Итак, автор „Слова о полку Игореве“ углублял, развивал старые образы, раскрывал их значение, детализировал их, заставлял читателя ярко почувствовать их красоту. Он брал то, что уже было в русском поэтическом языке, брал общее, а не случайное, брал укоренившееся.

Возникает вопрос: в чем же „Слово о полку Игореве“ связано с книжной традицией своего времени? Эти связи есть, но в буржуазной исследовательской литературе о „Слове“ они были сильно преувеличены. К различным выражениям „Слова“ были механически подобраны многочисленные параллели из летописи, из „воинских повестей“, из переводной хроники Манассии, из „Повести о разорении Иерусалима“ Иосифа Флавия, из Библии и т. д. Хаотически нагромождая параллели из произведений самых различных жанров, исследователи забывали, однако, что многое в этих параллелях было обусловлено общностью живого русского языка — основы всех этих оригинальных и переводных сочинений. Забывалось, что и летописи, и „воинские повести“ пользовались русской военной и феодальной терминологией, что в основе близости „Слова“ ко многим другим произведениям древней русской литературы лежала сама русская жизнь, а не „влияние“, „заимствование“ и „традиция жанра“. Так, например, такие выражения, как „преломить копье“, „стрелы идут, аки дождь“, „отворить ворота“ и мн. др., в которых искали стилистические трафареты „воинских повестей“, на самом деле были либо военными терминами, либо обычными выражениями живой устной речи XII в. Они свидетельствуют не о традициях тех или иных жанров в „Слове о полку Игореве“, а о близости „Слова“ к русской действительности.

Тем не менее „Слово о полку Игореве“ — произведение письменное. Как бы ни были в нем сильны элементы устной речи и народной поэзии, оно все же писалось и писалось как литературное произведение. „Слово“ — не запись устно произнесенной речи или спетой исторической песни. „Слово“ было с самого начала написано его автором, хотя автор и „слышал“ все то, что он писал, проверял на слух его ритм, звучание, обращался к своим читателям, как оратор к слушателям, а иногда и как собеседник.

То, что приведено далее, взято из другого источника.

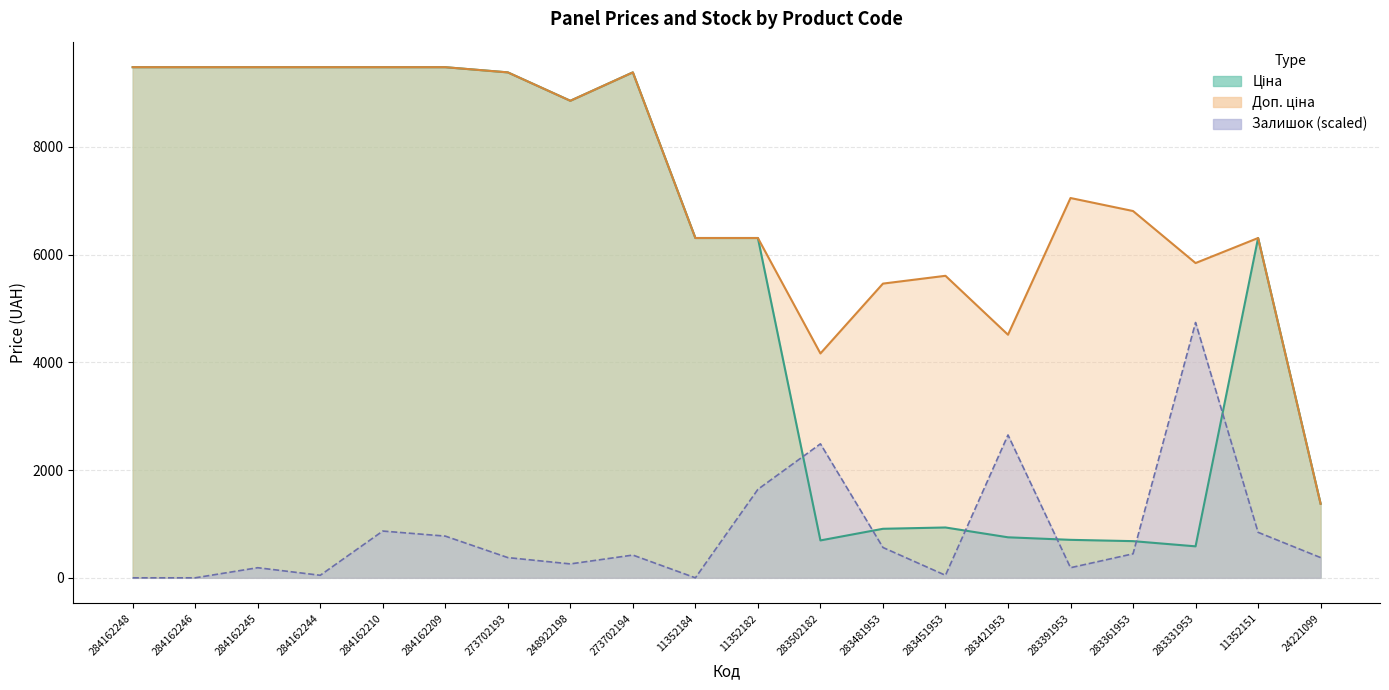

Reading left to right, transcribe all the data shown in this chart.

Ціна: 284162248=9480.1	284162246=9480.1	284162245=9480.1	284162244=9480.1	284162210=9480.1	284162209=9480.1	273702193=9384.0	248922198=8856.7	273702194=9384.0	11352184=6308.8	11352182=6308.8	283502182=694.3	283481953=910.4	283451953=934.5	283421953=752.2	283391953=705.1	283361953=681.0	283331953=584.4	11352151=6308.8	24221099=1375.4
Доп. ціна: 284162248=9480.1	284162246=9480.1	284162245=9480.1	284162244=9480.1	284162210=9480.1	284162209=9480.1	273702193=9384.0	248922198=8856.7	273702194=9384.0	11352184=6308.8	11352182=6308.8	283502182=4165.6	283481953=5462.3	283451953=5607.2	283421953=4513.3	283391953=7051.3	283361953=6809.8	283331953=5843.9	11352151=6308.8	24221099=1375.0
Залишок: 284162248=0.0	284162246=0.0	284162245=187.7	284162244=46.9	284162210=868.2	284162209=774.4	273702193=375.4	248922198=258.1	273702194=422.4	11352184=0.0	11352182=1642.6	283502182=2487.3	283481953=563.2	283451953=46.9	283421953=2651.6	283391953=187.7	283361953=445.8	283331953=4740.0	11352151=844.8	24221099=375.4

Письменное происхождение „Слова“ сказывается прежде всего в смешении различных приемов устного народного творчества. В „Слове“ можно найти близость и к устной народной причети, и к былинам, и к славам, которые пелись князьям, и к лирической народной песне. Такого смешения фольклор не знает. Не знает фольклор и того сложного построения, каким отличается „Слово“. В особенности противоречат фольклору постоянные и типичные для „Слова“ обращения от современности к прошлому. Наконец, в „Слове“ имеются и отдельные книжные выражения: „растекашется мыслию по древу“, „скача, славию, по мыслену древу“, „истягну умь крѣпостию своею“, „свивая славы оба пола сего времени, рища в тропу Трояню“, „спалъ князю умь похоти“ и некоторые другие. Замечательно, однако, что все эти немногие книжные обороты встречаются по преимуществу в начале „Слова“. Из всех частей „Слова“ его первая часть, — там, где автор колеблется в выборе своей манеры, — ближе всего стоит к книжной традиции, хотя и не подчинена ей целиком. С развитием своего произведения автор „Слова“ решительно отбрасывает все эти отдельные элементы книжной речи и пишет так, как говорит: горячо, страстно, проникаясь единственным стремлением убедить, взволновать, возбудить в своих читателях патриотические чувства. Перед нами, таким образом, не следование традициям книжности, а отход от этих традиций, отход, который совершается в „Слове“ тут же — на глазах у читателя, по мере того, как голос автора креп в его обращении к своим современникам.